§ Extract
□ □ □ □

I’m am looking for specific suggestions or references to an algorithm and/or data structures for encoding a list of words into what would effectively would turn out to be a spell checking dictionary. The objectives of this scheme would result in a very high compression ratio of the raw word list into the encoded form. The only output requirement I have on the encoded dictionary is that any proposed target word can be tested for existence against the original word list in a relatively efficient manner. For example, the application might want to check 10,000 words against a 100,000 word dictionary. It is not a requirement for the encoded dictionary form to be able to be [easily] converted back into the original word list form – a binary yes/no result is all that is needed for each word tested against the resulting dictionary.
I am assuming the encoding scheme, to improve compression ratio, would take advantage of known structures in a given language such as singular and plural forms, possessive forms, contractions, etc. I am specifically interested in encoding mainly English words, but to be clear, the scheme must be able to encode any and all ASCII text ‘words’.
The particular application I have in mind you can assume is for embedded devices where non-volatile storage space is at a premium and the dictionary would be a randomly accessible read-only memory area.

□ □ □ □

§ Things to do
- a) In the post about compressing a spell-checking dictionary, what kind of devices is the application intended for?
- b) Go on with the post about compressing a spell-checking dictionary, picking up after its final sentence.

□ □ □ □

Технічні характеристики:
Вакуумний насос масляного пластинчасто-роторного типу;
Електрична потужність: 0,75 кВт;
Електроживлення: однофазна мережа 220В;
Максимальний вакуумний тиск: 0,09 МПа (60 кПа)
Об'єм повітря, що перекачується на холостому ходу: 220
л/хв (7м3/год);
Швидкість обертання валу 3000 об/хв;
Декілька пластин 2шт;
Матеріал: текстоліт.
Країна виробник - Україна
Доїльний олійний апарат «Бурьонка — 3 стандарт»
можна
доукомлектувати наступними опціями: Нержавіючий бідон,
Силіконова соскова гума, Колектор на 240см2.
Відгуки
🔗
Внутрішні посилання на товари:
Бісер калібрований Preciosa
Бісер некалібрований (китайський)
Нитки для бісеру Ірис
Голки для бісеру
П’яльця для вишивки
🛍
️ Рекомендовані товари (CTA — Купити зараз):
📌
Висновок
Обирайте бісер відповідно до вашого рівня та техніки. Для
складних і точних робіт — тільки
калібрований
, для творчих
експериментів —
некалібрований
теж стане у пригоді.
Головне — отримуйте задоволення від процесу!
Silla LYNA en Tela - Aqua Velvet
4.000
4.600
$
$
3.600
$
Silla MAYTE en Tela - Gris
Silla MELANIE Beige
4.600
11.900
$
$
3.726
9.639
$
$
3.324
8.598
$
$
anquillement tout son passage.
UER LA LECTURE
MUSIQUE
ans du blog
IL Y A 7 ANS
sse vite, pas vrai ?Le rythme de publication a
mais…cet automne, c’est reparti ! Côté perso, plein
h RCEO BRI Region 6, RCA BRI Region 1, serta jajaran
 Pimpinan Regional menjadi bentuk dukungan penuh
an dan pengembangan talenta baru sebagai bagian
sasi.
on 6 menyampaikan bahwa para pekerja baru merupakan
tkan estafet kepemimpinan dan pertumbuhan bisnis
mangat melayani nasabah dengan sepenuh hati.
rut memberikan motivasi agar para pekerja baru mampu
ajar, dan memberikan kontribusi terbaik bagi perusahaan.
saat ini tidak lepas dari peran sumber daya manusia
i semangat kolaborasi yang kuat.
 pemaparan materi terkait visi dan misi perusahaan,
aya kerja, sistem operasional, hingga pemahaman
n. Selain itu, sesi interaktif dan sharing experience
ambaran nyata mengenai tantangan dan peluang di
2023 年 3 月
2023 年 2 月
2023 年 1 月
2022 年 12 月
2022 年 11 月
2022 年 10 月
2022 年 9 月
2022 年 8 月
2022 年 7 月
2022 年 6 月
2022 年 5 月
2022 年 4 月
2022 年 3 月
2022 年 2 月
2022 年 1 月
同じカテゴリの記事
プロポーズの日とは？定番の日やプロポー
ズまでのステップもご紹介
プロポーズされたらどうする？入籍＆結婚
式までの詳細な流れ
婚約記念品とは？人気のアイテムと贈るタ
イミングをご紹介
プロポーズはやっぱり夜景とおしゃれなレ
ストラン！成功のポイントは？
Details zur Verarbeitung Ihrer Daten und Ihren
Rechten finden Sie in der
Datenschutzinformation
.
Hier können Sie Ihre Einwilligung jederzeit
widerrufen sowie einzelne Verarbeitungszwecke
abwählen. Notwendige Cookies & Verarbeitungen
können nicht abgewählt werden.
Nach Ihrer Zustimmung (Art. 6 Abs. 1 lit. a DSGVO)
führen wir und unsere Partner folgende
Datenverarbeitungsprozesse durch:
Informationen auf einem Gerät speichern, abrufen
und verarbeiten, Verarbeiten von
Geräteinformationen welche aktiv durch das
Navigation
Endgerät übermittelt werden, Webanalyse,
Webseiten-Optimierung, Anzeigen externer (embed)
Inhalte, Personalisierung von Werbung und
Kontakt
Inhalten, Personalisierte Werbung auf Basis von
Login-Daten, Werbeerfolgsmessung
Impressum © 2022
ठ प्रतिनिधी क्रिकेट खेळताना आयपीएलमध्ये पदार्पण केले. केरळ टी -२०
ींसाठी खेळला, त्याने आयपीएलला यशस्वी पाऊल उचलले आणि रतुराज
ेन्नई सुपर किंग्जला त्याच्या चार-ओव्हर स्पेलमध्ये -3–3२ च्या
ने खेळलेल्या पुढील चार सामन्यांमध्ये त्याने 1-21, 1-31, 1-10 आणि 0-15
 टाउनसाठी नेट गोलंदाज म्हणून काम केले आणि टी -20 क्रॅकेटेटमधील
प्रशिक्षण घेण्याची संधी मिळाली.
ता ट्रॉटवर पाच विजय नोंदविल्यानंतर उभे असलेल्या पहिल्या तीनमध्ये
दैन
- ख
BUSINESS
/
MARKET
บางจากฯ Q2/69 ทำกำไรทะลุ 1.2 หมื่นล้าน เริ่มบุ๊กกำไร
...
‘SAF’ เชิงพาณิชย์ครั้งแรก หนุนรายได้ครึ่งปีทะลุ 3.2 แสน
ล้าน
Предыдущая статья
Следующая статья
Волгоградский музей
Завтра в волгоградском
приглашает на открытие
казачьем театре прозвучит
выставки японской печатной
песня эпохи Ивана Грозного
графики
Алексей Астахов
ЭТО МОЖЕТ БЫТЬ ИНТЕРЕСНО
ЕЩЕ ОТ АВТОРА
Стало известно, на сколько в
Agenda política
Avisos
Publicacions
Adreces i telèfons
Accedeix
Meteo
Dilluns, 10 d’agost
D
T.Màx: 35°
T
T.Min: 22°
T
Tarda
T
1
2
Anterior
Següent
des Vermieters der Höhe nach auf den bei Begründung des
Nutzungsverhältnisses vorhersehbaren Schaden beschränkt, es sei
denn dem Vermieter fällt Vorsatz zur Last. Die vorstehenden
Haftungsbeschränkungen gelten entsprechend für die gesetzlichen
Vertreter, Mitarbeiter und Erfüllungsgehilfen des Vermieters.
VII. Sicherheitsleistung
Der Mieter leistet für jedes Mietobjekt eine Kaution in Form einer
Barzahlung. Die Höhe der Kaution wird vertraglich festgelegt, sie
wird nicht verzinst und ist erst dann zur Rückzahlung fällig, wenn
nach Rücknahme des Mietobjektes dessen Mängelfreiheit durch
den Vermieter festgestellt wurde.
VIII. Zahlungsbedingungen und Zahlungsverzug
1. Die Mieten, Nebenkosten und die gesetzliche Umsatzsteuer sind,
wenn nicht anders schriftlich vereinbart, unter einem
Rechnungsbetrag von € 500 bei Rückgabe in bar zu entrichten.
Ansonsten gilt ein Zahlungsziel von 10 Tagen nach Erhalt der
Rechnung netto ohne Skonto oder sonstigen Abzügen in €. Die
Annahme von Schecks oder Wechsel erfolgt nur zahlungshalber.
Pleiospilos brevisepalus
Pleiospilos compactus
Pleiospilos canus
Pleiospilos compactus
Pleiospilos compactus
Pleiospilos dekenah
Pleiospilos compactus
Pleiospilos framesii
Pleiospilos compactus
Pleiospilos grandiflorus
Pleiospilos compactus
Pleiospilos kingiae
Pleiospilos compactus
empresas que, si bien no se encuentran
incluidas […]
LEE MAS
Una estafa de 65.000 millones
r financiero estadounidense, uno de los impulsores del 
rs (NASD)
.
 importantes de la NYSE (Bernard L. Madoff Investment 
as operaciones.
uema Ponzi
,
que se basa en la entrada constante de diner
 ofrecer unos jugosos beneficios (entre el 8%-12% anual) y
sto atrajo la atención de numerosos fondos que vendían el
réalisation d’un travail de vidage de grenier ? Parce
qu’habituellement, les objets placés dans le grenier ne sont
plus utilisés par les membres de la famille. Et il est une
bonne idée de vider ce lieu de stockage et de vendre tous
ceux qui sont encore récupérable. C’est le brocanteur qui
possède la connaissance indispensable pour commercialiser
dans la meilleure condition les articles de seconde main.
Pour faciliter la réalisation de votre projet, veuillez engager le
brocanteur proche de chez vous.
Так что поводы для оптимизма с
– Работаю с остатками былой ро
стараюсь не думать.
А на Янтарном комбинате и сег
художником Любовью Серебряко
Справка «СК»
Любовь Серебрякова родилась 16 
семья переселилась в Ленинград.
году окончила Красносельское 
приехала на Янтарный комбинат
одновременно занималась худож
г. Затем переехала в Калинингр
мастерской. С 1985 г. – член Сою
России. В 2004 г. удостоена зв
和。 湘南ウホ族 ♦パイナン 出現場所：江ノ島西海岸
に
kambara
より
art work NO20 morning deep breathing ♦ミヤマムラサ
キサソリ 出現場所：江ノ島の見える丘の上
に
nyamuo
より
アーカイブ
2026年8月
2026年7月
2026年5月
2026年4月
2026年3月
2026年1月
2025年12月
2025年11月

□ □ □ □

§ Answers provided
- a) Embedded devices where non-volatile storage space is at a premium.

- b)
EDIT: To sum up the requirements of the dictionary:
- zero false positives
- zero false negatives
- very high compression ratio
- no need for decompression
See McIlroy’s ‘Development of a Spelling List’ at his pubs page. Classic old paper on spellchecking on a minicomputer, which constraints map surprisingly well onto the ones you listed. Detailed analysis of affix stripping and two different compression methods: Bloom filters and a related scheme Huffman-coding a sparse bitset; I’d go with Bloom filters probably in preference to the method he picked, which squeezes a few more kB out at significant cost in speed. (Programming Pearls has a short chapter about this paper.)
See also the methods used to store the lexicon in full-text search systems, e.g. Introduction to Information Retrieval. Unlike the above methods this has no false positives.